Он развернулся и отправился к костру, на ходу раздавая команды своим спутникам.

Трогдум остался позади.

Мы с трудом пробирались по заметенной снегом тропе. Не помогали даже самодельные снегоступы из хвороста и коры.

Вдоль дороги тянулся густой лес; изредка в буреломах встречались узкие просеки, уходящие в чащу. Самих дорожек под снегом видно не было, но охотники хвастались, что запросто найдут их даже в середине зимы.

Поначалу мискарелльцы бодрились, даже пробовали шутить. Но чем ближе подходили мы к деревне, тем мрачнее и неуверенней становились наши спутники. Несколько раз от группы оделялись два-три человека, надолго пропадали в лесу. Видимо, искали тайники и секреты, надежно упрятанные в чащобе. Возвращались все такими же мрачными, словно не находили того, что искали…

Худшие опасения оправдались. Вместо шумного поселения мы наткнулись на большое пепелище, укрытое нехоженым снегом.

Наши разведчики, первыми вошедшие в разоренную деревню, сразу натолкнулись на последствия резни. Изуродованные тела поселенцев так и остались лежать на промерзшей земле. Из сугробов выглядывали почерневшие конечности.

В воздухе до сих пор витал терпкий запах гари.
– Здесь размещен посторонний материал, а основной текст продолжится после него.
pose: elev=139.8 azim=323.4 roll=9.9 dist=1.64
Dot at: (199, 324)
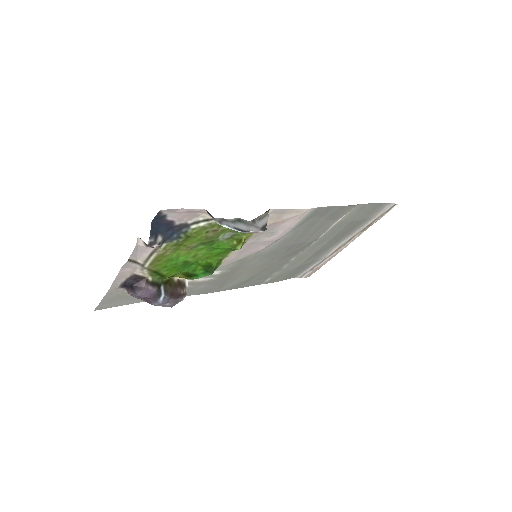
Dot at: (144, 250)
Трое охотников побросали луки и колья. Вынув из заплечных мешков лопаты на коротких ручках, они принялись расчищать сугробы. Трупы были изуродованы, растерзаны. Огрызки, а не человеческие тела.

— Оставьте их под снегом, — металлическим голосом велел Склазис. — Яму нам все равно не вырыть — земля скованна холодом.

— А если до них доберется зверье? — спросил кто-то.

— Значит, так тому и быть. Мы не можем тратить силы на ковыряние мерзлого грунта, — поддержал старика Гродверд. — Если мутанты увяжутся за нами — нужно встретить их отдохнувшими и готовыми к бою.

Оставив в покое мертвых, мы ушли с места бойни и принялись за обустройство нового лагеря.